▶ **Work instruction**
Where an entry contains a picture, omit the picture and repeat the rest exactly.

▶ **Data provided**

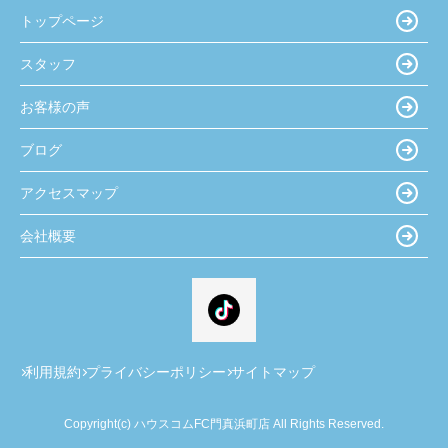
トップページ
スタッフ
お客様の声
ブログ
アクセスマップ
会社概要
利用規約
プライバシーポリシー
サイトマップ
Copyright(c) ハウスコムFC門真浜町店 All Rights Reserved.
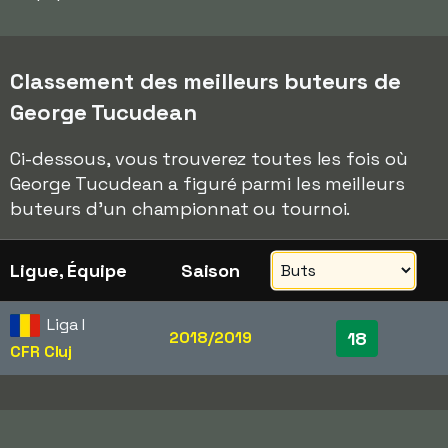
Classement des meilleurs buteurs de
George Tucudean
Ci-dessous, vous trouverez toutes les fois où
George Tucudean a figuré parmi les meilleurs
buteurs d'un championnat ou tournoi.
Ligue, Équipe
Saison
Liga I
2018/2019
18
CFR Cluj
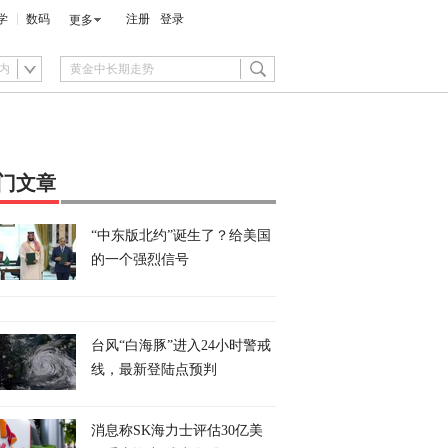
学
数码
注册
登录
更多
内
门文章
“中东版北约”诞生了？给美国
的一个强烈信号
台风“白海豚”进入24小时警戒
线，最新登陆点预判
消息称SK海力士评估30亿美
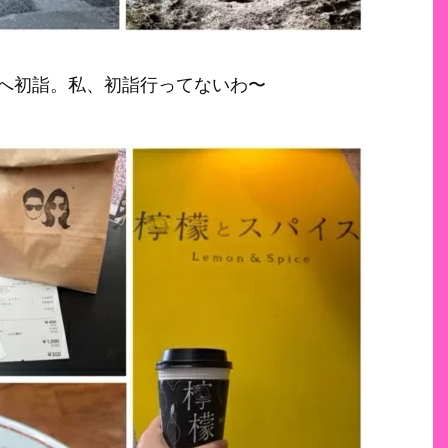
へ初詣。私、初詣行ってないわ〜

▶ **Completed task**
トップページ
スタッフ
お客様の声
ブログ
アクセスマップ
会社概要
利用規約
プライバシーポリシー
サイトマップ
Copyright(c) ハウスコムFC門真浜町店 All Rights Reserved.
Classement des meilleurs buteurs de
George Tucudean
Ci-dessous, vous trouverez toutes les fois où
George Tucudean a figuré parmi les meilleurs
buteurs d'un championnat ou tournoi.
Ligue, Équipe
Saison
Liga I
2018/2019
18
CFR Cluj
学
数码
注册
登录
更多
内
门文章
“中东版北约”诞生了？给美国
的一个强烈信号
台风“白海豚”进入24小时警戒
线，最新登陆点预判
消息称SK海力士评估30亿美
へ初詣。私、初詣行ってないわ〜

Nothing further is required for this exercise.